Initially, the scientists used the SOLiD sequencing system (Applied Biosystems). However, since 2010, they have been using Illumina sequencing platforms, starting with the HiSeq® 2000 instrument, and now the HiSeq® 2500 instrument for sequencing larger genomes, such as the human exome. For clinical assays, the scientists use the MiSeq® system. They have chosen to use the MiSeq system, rather than HiSeq, because the former provides sufficient throughput for their gene panel and produces higher quality sequencing data with longer read lengths in a short period of time. Furthermore, the MiSeq System is the first and only NGS system for in vitro diagnostics approved by the US Food and Drug Administration (FDA). More recently, Geneseeq has been investigating the new NextSeq® 500 system (Illumina) that allows higher throughput and the flexibility to fulfill their growing clinical diagnostics needs.
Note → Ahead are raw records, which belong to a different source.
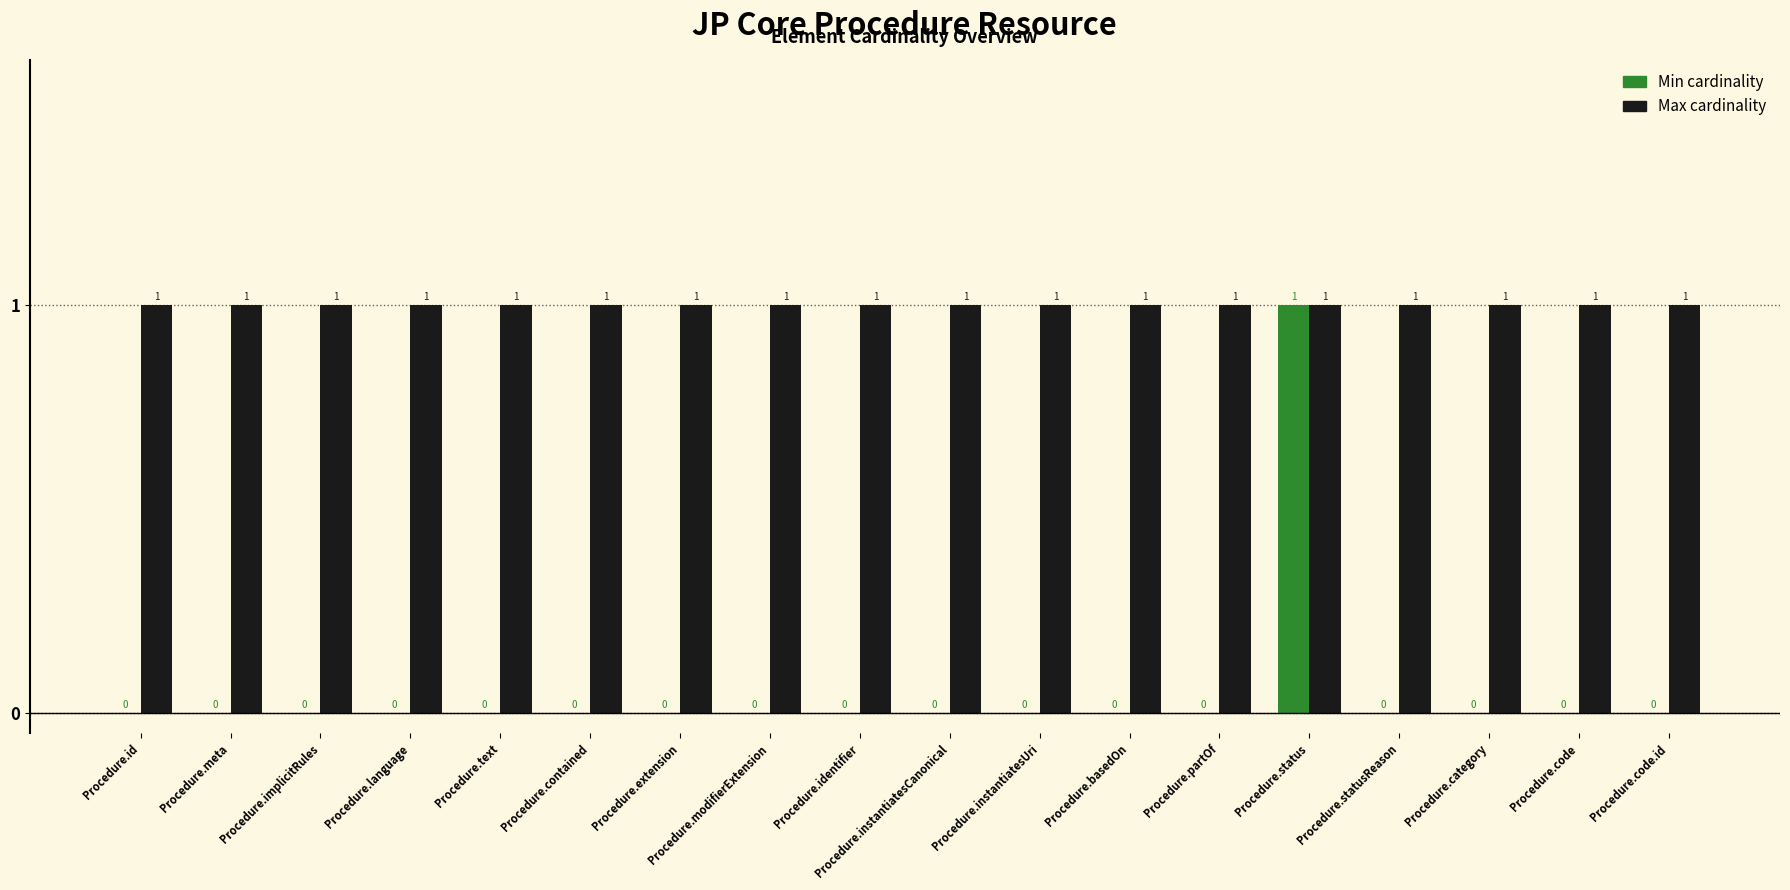

Reading right to left, transcribe all the data shown in this chart.

Min cardinality: 0	0	0	0	1	0	0	0	0	0	0	0	0	0	0	0	0	0
Max cardinality: 1	1	1	1	1	1	1	1	1	1	1	1	1	1	1	1	1	1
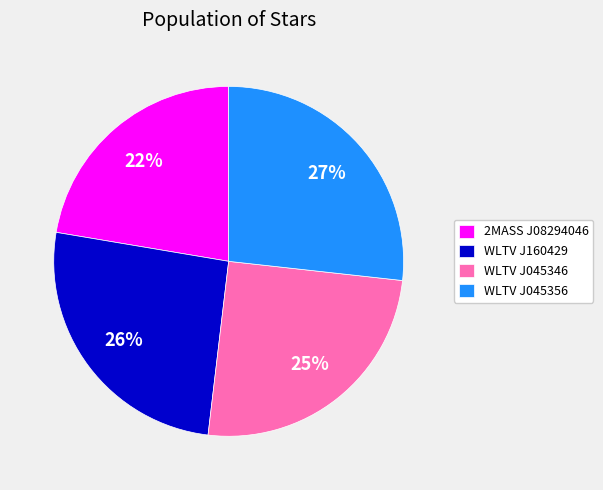

Which category has the smallest portion of the pie?

2MASS J08294046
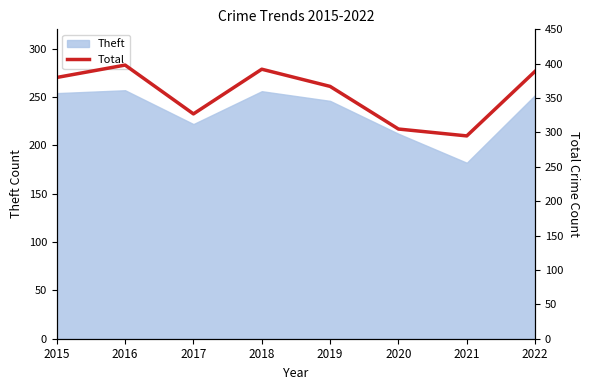

List the labels in order of value, largest first.

2016, 2018, 2022, 2015, 2019, 2017, 2020, 2021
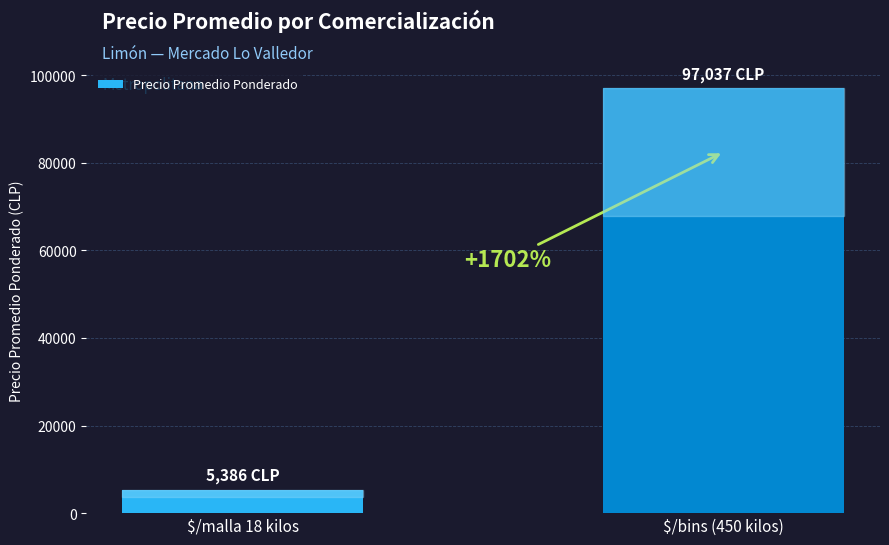

How many bars are there in total?

2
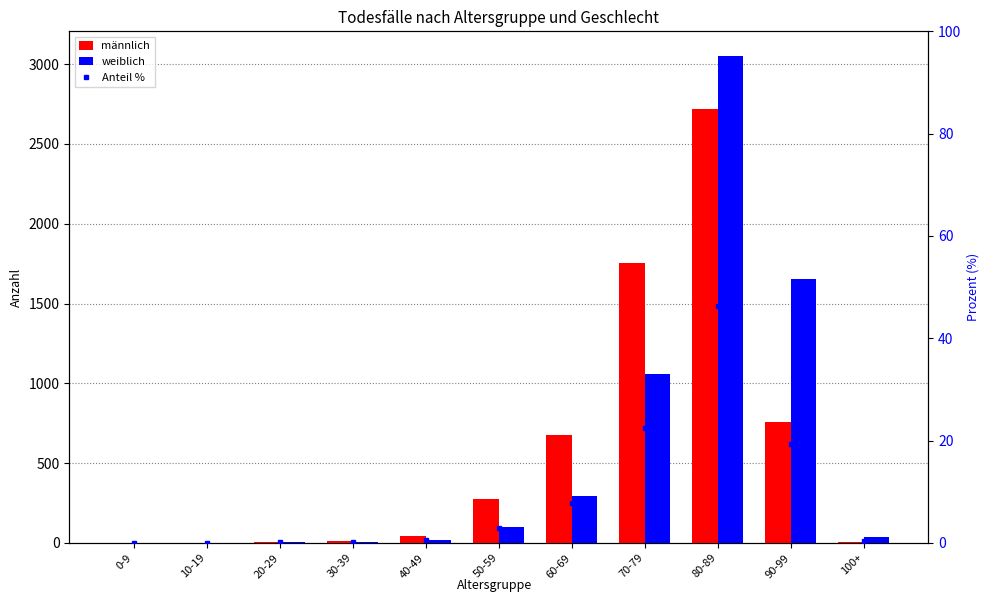

How many groups of bars are there?

11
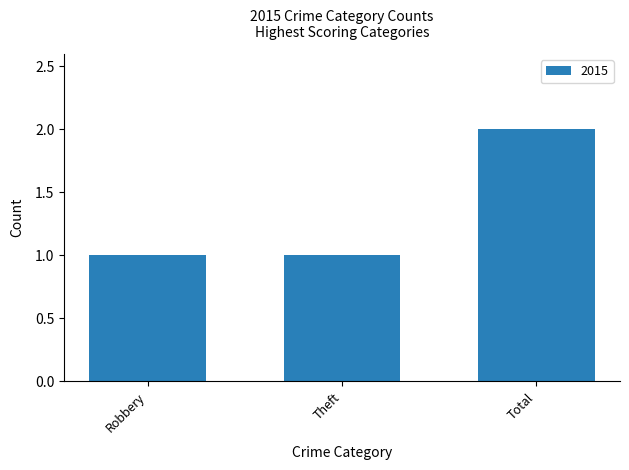

How many categories are shown in the chart?

3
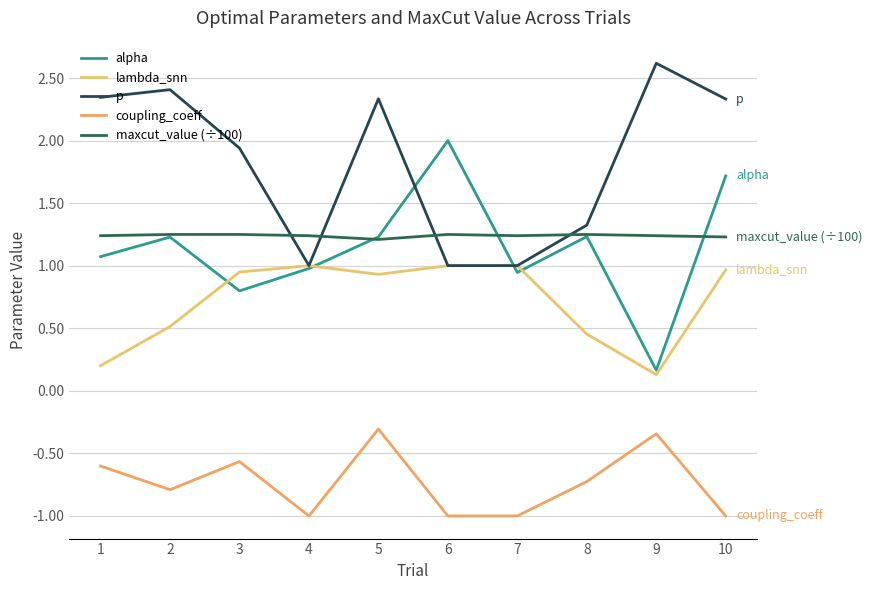

How many lines are shown in the chart?

5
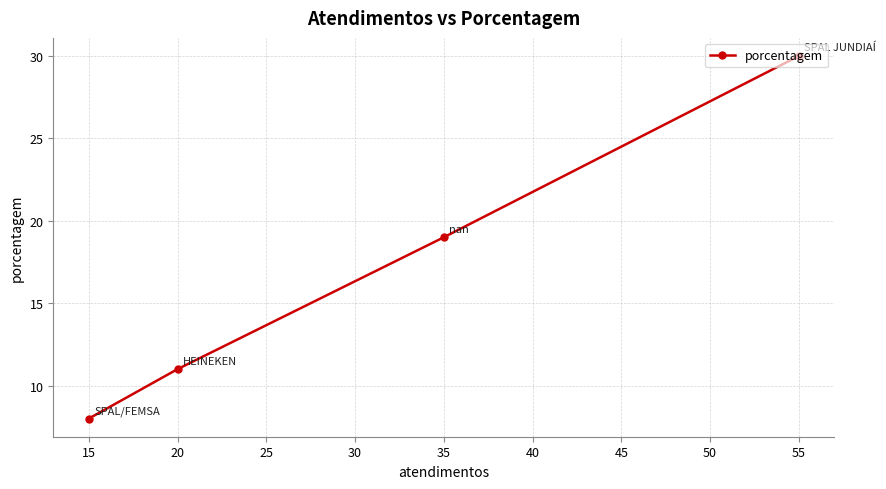

Rank the categories by value from highest to lowest.

55, 35, 20, 15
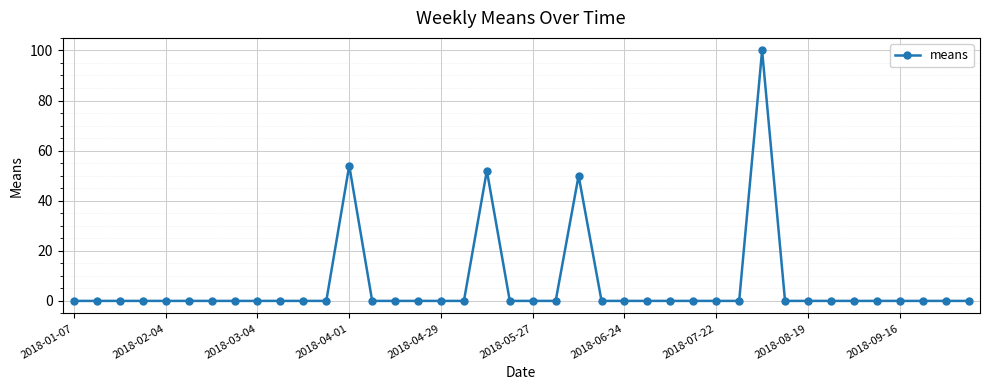

What is the greatest value displayed?

100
From R&D to clinical diagnostics
Geneseeq scientists use xGen Lockdown Probes for both research and product development in their labs in Toronto and Stanford. The optimized probe sets and protocols are then used by their clinical diagnostics service lab in Nanjin, to serve the Asian market. They have tested >300 patients in the last year and are following the progress of some of these patients for whom the tests suggested a particular targeted therapy. By accumulating diagnosis and treatment information from large patient numbers, the Geneseeq scientists are generating sufficient data to provide statistical significance to their tests in clinical practice.